The students, who come from many backgrounds and have vast career aspirations, said they learned a lot from their day on campus. Many did not know UW-Stout offered so many hands-on labs that allow them to utilize equipment they could potentially use out in the field once they graduate.

They also said Upward Bound has given them the opportunity to see universities up close. 

“Upward Bound has helped me understand what my future could be if I go to college compared to if I don’t,” said Barron High School freshman Bethany Bigner, who wants to pursue forensic science or bioengineering. 

As a university industry partner, 3M sent representative Caroline Muehlenkamp to talk with the students and answer any of their questions about the company or the industry in general.

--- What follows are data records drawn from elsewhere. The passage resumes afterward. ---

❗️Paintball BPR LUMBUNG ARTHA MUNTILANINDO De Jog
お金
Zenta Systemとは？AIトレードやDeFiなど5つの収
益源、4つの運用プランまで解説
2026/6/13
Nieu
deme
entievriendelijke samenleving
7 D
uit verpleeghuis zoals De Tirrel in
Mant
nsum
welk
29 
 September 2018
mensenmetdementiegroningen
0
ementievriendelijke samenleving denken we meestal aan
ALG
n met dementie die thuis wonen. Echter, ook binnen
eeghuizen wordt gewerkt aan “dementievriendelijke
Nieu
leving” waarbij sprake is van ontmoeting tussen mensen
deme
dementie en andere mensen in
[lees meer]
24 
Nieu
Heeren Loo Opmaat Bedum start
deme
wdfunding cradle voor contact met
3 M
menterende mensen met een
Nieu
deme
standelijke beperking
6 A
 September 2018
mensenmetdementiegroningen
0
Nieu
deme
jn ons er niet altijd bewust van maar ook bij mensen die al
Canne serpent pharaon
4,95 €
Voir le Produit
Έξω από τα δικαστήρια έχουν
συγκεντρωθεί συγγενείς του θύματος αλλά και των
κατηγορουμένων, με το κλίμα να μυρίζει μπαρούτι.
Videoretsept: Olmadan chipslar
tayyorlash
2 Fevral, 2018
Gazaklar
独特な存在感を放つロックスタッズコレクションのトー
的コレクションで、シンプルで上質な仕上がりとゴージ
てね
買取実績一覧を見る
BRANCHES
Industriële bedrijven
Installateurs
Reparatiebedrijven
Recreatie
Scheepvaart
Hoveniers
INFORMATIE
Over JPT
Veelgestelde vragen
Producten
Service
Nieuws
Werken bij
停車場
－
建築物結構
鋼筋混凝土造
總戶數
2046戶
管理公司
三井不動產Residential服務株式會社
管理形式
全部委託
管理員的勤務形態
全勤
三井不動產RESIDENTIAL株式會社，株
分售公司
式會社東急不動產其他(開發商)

Muehlenkamp encouraged them to, “try new things because you never know what you might like to do.” She explained how she prepared herself for college by taking AP courses in high school and then went on to say, “try those different classes and clubs to see what you like and what you don’t like because it might surprise you.”

UW-Stout has collaborated with Upward Bound in the past and will continue this partnership to help show students what college and UW-Stout specifically have to offer them.

UW-Stout’s College of Science, Technology, Engineering, Mathematics and Management offers 20 undergraduate and 11 graduate programs. 

Within CSTEMM, is the School of Engineering, offering undergraduate programs in computer and electrical engineering, manufacturing engineering, mechanical engineering and plastics engineering. CSTEMM's biology department offers undergraduate programs in applied biochemistry and molecular biology; applied science; and environmental science.